On her immediate horizon was a 1500m race at Payton Jordan two weeks away. However, ever piercing were the rounds to the final of the 800m at the Olympic Trials that July. The consideration of these two contrasting myopic and panoramic priorities colored the session. Thus, a speed endurance session of quick 150m with short recoveries (relative for critical speed work) was on the day's training menu.
Originally, it was designed to be a pure speed endurance workout at roughly 19.5 seconds (52"/400m), which I equated to roughly ~ 95% max running speed effort. However, McKayla expressed being somewhat fatigued that day in warm-up (a product of the culmination of focused, honest training). We conferred, called an audible, and redesigned the game to be played on the track that session, tweaking it to a theme of progressive speed endurance.
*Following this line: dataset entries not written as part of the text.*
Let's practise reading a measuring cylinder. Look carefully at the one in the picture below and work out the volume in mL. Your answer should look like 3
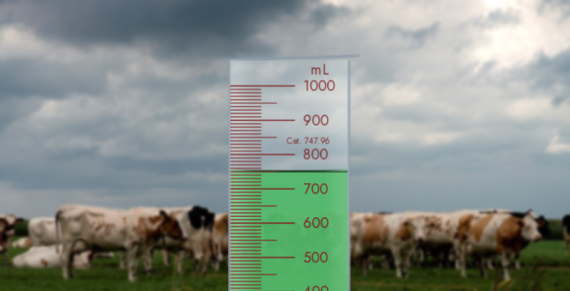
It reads 750
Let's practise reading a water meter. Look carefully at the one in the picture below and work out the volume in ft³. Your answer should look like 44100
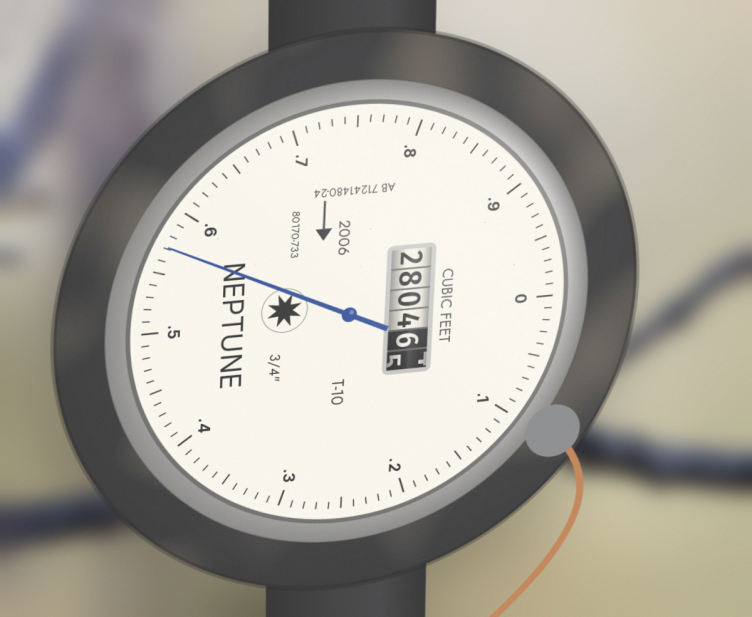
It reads 280464.57
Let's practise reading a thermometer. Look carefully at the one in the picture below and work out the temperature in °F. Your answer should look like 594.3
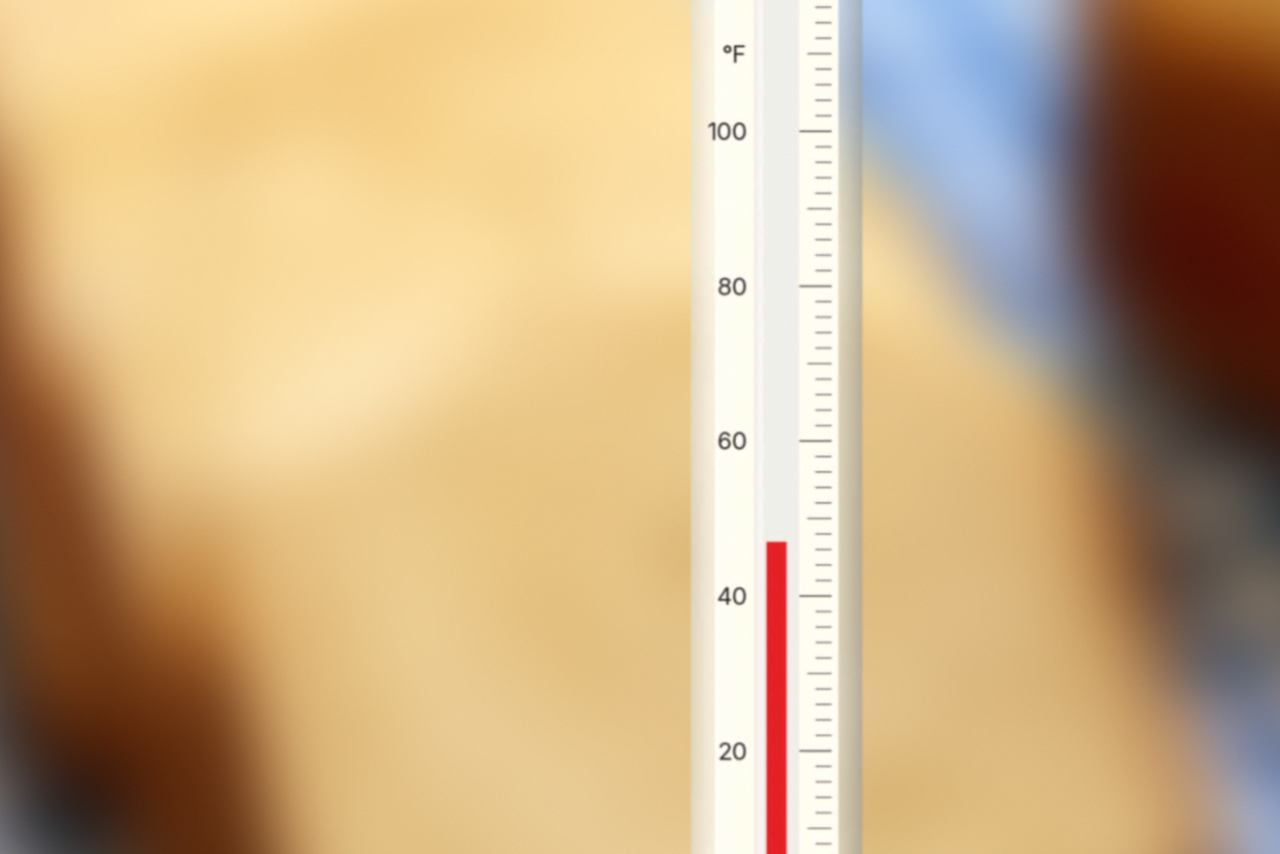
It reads 47
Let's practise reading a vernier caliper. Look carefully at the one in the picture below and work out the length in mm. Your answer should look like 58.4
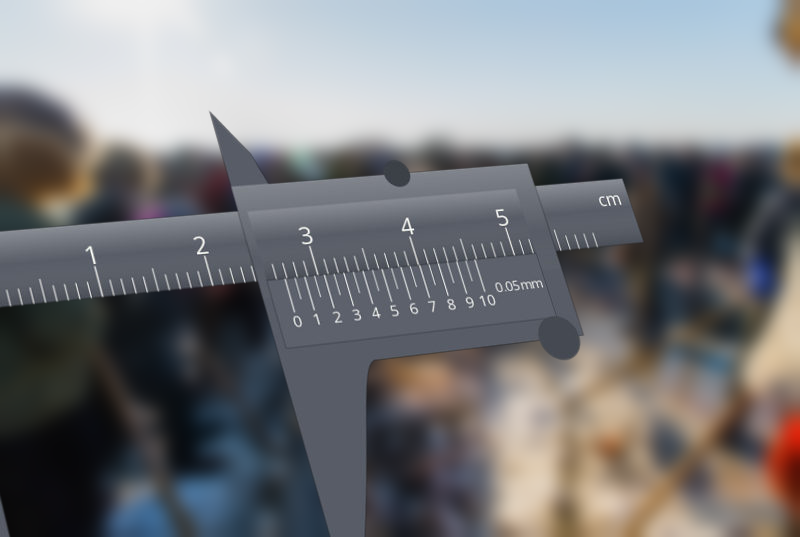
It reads 26.8
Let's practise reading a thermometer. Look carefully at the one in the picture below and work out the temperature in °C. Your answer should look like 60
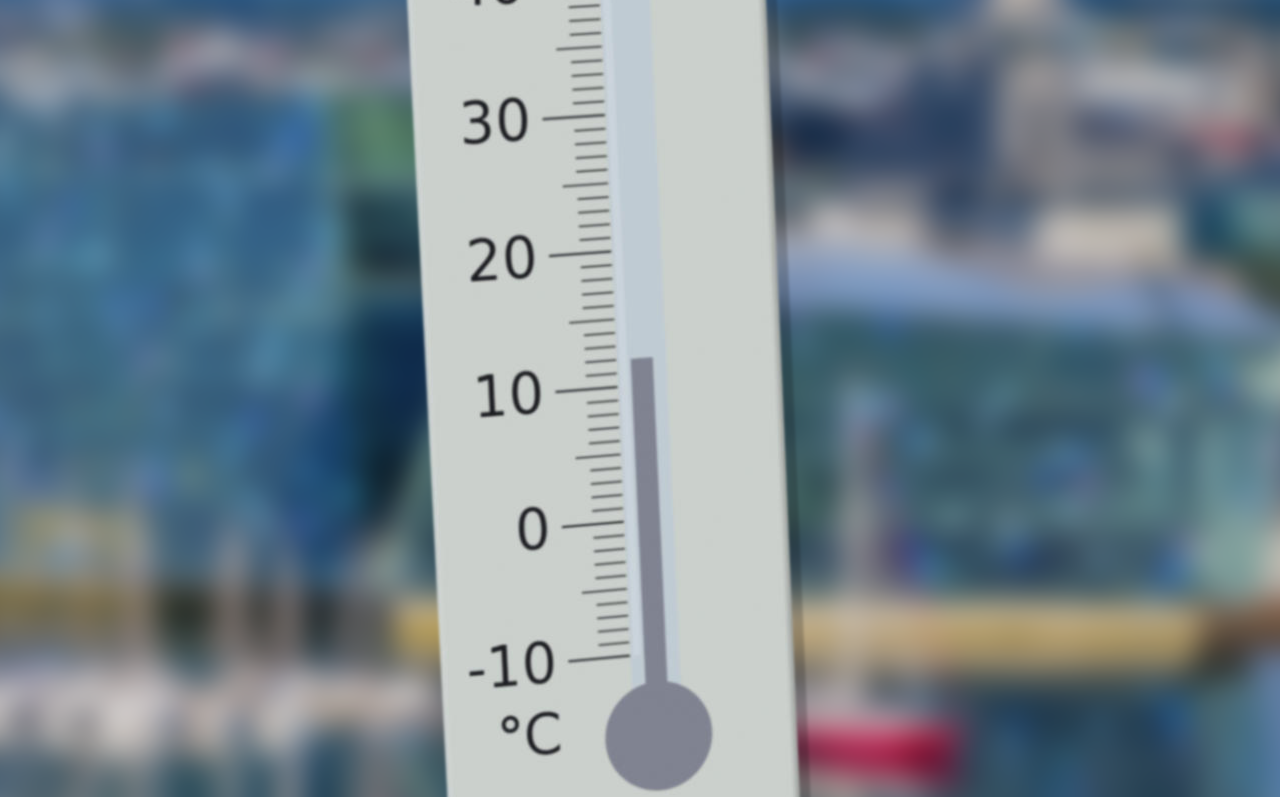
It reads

She felt enthused to start the 150s at 400m speed (55" - 54" speed), or ~85% max speed effort range, and play a game of increasing her effort as able each rep without concern to the measure of the watch. She simply wanted to "feel faster" on every successive rep.
And this is a quality of McKayla's which makes her a pro in every spirit of the word. She can decide on an intelligent course of action given the evidence, embrace the challenges associated with that course, and deliver.
By the 3rd rep, she was moving far faster than I originally scheduled that day. She slipped into sprinting (maximum, full effort running), flowing in a picturesque fashion as she ran. I didn't interject. With sprinting, full speed is full speed, there is no point in slowing it down, especially considering she was in "the zone."
In fact, I only kept my attention on her running throughout the entirety of workout. I didn't look at the times recorded on the stopwatch until she completed the session. Without external measures to tint her or my perception of her effort in the moment, we were afforded an inspired day of immersed, focused, deep work. It was a flow state for both athlete and coach concurrently.
Such is a rarity, but savored and still remembered fondly today.